Map and accompanying text responding to ingredients from Mabu-Mabu‘s lunch menu and ideas of time through the Forum’s theme of ‘The Long View’.
Commissioned for Living Cities Forum 2021 by the Naomi Milgrom Foundation.
Special thanks to Nornie Bero (Mabu Mabu), Jen Zielinska and Sam Redston.
View map here
nine to five. The working day. Broken by a lunch break. Before unions agitated for the introduction of meal and rest breaks, workers were required to work the whole day through without one. The Western concept of time – clock time – is a linear measurement embraced by capitalism, inextricably bound to labour as a measure of productiveness. A break for lunch. A time for study. As Moten and Harney describe “study is what you do with other people”, as a means to build resistance to forms of authority governing our everyday life. For those on the margins, the time in the break to study through food, conversations and ideas can be a way to build power in communities whose mere existence pose a threat to business as usual.

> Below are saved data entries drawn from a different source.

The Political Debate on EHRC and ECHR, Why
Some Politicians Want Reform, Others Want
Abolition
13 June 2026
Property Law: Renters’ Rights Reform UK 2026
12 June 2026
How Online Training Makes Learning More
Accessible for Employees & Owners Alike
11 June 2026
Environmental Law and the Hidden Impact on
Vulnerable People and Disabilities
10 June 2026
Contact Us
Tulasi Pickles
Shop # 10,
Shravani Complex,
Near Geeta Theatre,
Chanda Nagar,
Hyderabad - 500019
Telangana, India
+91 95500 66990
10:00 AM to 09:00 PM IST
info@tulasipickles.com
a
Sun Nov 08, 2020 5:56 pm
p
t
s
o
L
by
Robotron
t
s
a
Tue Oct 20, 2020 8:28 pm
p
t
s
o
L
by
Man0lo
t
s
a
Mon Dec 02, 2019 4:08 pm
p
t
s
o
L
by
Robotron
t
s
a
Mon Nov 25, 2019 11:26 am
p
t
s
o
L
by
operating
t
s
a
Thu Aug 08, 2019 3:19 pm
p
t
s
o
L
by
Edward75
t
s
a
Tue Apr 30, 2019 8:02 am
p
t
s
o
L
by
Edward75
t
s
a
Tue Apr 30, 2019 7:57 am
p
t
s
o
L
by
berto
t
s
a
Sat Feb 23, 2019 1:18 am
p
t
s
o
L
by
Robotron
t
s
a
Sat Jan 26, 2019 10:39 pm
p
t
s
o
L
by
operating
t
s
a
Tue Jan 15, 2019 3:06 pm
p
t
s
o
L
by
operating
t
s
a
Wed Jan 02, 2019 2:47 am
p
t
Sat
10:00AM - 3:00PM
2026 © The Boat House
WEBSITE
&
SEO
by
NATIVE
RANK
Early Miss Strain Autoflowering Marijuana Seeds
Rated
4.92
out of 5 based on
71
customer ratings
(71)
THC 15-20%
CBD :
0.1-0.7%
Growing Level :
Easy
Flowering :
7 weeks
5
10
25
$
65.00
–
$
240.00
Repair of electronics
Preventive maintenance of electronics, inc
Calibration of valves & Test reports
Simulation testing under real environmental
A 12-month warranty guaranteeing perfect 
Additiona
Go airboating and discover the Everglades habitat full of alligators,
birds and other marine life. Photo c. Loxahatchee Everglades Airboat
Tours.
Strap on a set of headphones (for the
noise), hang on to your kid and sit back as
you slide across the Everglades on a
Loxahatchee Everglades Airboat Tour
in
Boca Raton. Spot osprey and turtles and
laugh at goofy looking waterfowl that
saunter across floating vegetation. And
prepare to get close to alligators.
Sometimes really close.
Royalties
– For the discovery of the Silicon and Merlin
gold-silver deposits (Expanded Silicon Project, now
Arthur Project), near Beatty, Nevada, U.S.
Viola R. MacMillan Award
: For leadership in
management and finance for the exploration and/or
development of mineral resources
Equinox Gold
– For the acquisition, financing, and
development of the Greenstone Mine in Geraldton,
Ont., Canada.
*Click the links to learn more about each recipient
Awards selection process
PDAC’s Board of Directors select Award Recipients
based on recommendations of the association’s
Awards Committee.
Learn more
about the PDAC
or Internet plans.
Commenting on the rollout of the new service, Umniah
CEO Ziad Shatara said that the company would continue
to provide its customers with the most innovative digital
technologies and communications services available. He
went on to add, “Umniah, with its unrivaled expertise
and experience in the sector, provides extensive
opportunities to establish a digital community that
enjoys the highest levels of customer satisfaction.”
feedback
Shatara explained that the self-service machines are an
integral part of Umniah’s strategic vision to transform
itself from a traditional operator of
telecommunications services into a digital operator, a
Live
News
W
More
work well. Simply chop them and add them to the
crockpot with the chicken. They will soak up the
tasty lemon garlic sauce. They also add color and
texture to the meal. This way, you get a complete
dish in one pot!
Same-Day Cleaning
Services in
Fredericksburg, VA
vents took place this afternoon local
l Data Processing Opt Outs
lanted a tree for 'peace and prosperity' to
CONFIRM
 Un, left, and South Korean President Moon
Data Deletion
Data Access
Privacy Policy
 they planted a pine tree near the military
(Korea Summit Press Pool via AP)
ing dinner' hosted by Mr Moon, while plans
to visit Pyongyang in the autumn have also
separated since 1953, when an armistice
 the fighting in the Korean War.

Geologic history is commonly referred to as ‘deep time’, as a way to try and comprehend the immensity of time and understand evolution. Deep time. For Aboriginal people stories reveal connections through land itself to teach of future ecological change. The long view of the continent colonially referred to as Australia reveals that the deep past happened in the locations we traverse in the present day, this understanding of time as a non-linear concept gives context to climate crisis. As Yuwaalaraay/Gamilaraay woman Frances Peters-Little says, “All things will outlast us, the land will change, and survive … Yes, the land will be different. But new things will come of it.” Land, along with diets have been colonised here. Most of the food eaten or the crops grown here are not native, but introduced through British settlement or subsequent waves of immigration. Many of these introduced staples, such as barley and wheat have been producing smaller yields as climate crisis has brought about a rise in temperature and other changes such as increased salinity and drought. Aboriginal people cultivated native crops for tens of thousands of years before colonisation, therefore producing plants better adapted to environmental and temperature changes with high nutrition, great abundance, and vast diversity. We can learn from the past to adapt for the future of food in this country. Learning takes time.
In 1697 William Dampier naively noted, “The earth affords them no food at all. There is neither herb, root, pulse nor any sort of grain for them to eat that we saw” his observations were replicated as scenes of empire were served on plates through introduced crops and animals. Displacement and dispossession continue to be traced through changing food cultures alongside various waves of settlement, highlighting the legacy of western imperialism and settler colonialism. Adaptation and appropriation of migrant foods continue to find their way into the Australian diet from the time of the goldfields in the 1800s, where dim sims grew in size to the 1950s where the popular favourite the Chiko Roll – a spring roll that was enlarged to be a hand held version of itself – able to feed those ever-hungry colonising appetites or more recently the sausage sizzle, most likely a take on a German sausage sandwich or a homage to the American hotdog, now a staple for a quick snack on voting days or a Sunday Bunnings run.
This menu asks you to draw attention to time. The time it takes to grow, harvest, transport, prepare, cook and eat food – the time taken by labouring bodies enacting these processes. Histories and stories of seeds, plants, land and recipes evolving and shared over time and generations. Fast food. Slow food. Present food. Future food. The time we come together over food. Lunch. time.